ЗАДАНИЯ К УПРАЖНЕНИЮ ▸
- A) Кого Вяч. Иванов, согласно тексту о критике индивидуализма, избрал символами индивидуализма?
- B) Повторите дословно отрывок текста о критике индивидуализма от слов «Вяч. Иванов как» до слов «1994. С. 21).».

ВЫБРАННЫЙ ТЕКСТ ▸
Критика индивидуализма — традиция, имеющая место в любой традиционной религии, поэтому в европейской культуре она укоренилась с принятием христианства и выступила реакцией на античные эпикуреизм, стоицизм, платонизм. Особое место принцип индивидуализма получил в этике и морали Возрождения.
Вяч. Иванов как продолжатель теории Вл. Соловьёва и теоретик символизма в критических статьях, посвящённых теории и истории искусства, противопоставляет индивидуалистическое и соборное (вселенское) начало, отмечая кризис индивидуализма, воплотившийся в философии Ницше, и поворот к синтезу личного начала и начала соборного. Символами индивидуализма он избрал Гамлета и Дон-Кихота, поскольку «с такой глубиной и исчерпывающей полнотой индивидуализм ещё не говорил о своих внутренних [175] законах, с такой неподкупностью не очертил себе сам круг своей правды и не отграничил её от неизбежной своей неправды — до появления типов, вспоминаемых нами в их трёхвековую годовщину» (Иванов В.И. Кризис индивидуализма // Родное и вселенское. М., 1994. С. 21).

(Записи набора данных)
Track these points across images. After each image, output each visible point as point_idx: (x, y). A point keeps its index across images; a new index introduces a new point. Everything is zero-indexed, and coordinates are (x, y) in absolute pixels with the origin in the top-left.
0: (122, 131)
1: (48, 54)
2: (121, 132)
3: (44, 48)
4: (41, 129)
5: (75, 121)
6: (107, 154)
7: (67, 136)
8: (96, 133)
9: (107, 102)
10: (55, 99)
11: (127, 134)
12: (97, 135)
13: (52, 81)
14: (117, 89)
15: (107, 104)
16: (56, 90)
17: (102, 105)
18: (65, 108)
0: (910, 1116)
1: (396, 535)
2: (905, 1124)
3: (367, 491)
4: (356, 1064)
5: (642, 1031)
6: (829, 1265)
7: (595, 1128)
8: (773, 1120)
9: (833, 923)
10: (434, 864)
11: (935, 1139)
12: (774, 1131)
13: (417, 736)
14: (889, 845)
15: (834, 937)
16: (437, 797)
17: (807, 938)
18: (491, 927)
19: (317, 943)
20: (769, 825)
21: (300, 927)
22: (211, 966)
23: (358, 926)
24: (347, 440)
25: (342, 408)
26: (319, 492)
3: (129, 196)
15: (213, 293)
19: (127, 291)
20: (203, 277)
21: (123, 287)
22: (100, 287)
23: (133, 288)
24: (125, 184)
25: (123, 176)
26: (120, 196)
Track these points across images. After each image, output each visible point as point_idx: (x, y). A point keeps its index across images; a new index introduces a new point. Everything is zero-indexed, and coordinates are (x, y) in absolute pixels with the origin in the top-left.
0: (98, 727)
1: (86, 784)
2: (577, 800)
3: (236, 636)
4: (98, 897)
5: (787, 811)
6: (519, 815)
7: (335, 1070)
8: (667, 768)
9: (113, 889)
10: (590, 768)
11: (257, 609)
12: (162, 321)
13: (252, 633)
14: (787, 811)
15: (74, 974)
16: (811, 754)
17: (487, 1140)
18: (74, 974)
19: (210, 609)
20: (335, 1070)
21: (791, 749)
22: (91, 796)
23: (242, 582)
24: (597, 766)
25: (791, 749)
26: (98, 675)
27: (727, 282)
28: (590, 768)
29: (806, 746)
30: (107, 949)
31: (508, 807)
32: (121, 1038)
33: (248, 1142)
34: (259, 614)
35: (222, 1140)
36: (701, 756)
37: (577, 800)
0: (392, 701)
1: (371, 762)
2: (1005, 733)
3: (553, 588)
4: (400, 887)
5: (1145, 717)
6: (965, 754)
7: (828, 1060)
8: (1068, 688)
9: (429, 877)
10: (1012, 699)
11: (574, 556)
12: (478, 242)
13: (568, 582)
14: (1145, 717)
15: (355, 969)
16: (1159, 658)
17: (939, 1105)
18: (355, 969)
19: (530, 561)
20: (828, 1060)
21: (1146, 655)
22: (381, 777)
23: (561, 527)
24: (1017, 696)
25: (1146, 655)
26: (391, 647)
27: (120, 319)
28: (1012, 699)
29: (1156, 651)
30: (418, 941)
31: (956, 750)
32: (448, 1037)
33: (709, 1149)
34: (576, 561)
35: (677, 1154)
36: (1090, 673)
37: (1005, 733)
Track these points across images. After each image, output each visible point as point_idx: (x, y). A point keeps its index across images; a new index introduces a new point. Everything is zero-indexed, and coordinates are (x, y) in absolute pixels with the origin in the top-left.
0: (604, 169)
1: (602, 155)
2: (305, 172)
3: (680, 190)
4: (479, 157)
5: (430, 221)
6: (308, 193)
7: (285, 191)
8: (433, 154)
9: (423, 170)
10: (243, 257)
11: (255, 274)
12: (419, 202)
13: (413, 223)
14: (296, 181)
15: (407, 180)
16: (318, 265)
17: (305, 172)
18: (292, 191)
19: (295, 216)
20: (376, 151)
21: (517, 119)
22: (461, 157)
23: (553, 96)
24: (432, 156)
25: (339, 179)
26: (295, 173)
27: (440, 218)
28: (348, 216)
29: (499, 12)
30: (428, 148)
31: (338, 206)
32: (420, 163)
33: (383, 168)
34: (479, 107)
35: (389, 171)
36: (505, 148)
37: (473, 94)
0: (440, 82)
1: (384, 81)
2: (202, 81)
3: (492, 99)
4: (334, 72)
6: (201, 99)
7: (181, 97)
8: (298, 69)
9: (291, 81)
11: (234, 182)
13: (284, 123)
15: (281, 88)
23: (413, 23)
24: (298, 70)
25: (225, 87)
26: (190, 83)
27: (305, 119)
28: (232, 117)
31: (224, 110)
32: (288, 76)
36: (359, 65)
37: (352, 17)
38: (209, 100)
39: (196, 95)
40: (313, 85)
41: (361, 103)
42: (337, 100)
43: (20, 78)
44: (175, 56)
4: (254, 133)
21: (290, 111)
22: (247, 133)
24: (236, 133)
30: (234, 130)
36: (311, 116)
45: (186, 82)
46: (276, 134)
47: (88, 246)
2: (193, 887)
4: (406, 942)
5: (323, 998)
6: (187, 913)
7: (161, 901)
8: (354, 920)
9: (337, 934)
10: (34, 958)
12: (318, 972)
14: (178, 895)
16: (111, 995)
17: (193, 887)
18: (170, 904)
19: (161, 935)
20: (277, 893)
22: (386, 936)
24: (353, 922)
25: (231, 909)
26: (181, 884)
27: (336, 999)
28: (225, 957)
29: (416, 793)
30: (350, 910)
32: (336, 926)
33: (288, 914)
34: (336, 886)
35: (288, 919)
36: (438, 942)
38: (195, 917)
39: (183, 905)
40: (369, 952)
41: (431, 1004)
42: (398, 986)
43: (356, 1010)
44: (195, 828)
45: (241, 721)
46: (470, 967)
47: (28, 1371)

ПИСЬМЕННЫЕ ОТВЕТЫ ▸
- A) Гамлета и Дон-Кихота.

- B)
Вяч. Иванов как продолжатель теории Вл. Соловьёва и теоретик символизма в критических статьях, посвящённых теории и истории искусства, противопоставляет индивидуалистическое и соборное (вселенское) начало, отмечая кризис индивидуализма, воплотившийся в философии Ницше, и поворот к синтезу личного начала и начала соборного. Символами индивидуализма он избрал Гамлета и Дон-Кихота, поскольку «с такой глубиной и исчерпывающей полнотой индивидуализм ещё не говорил о своих внутренних [175] законах, с такой неподкупностью не очертил себе сам круг своей правды и не отграничил её от неизбежной своей неправды — до появления типов, вспоминаемых нами в их трёхвековую годовщину» (Иванов В.И. Кризис индивидуализма // Родное и вселенское. М., 1994. С. 21).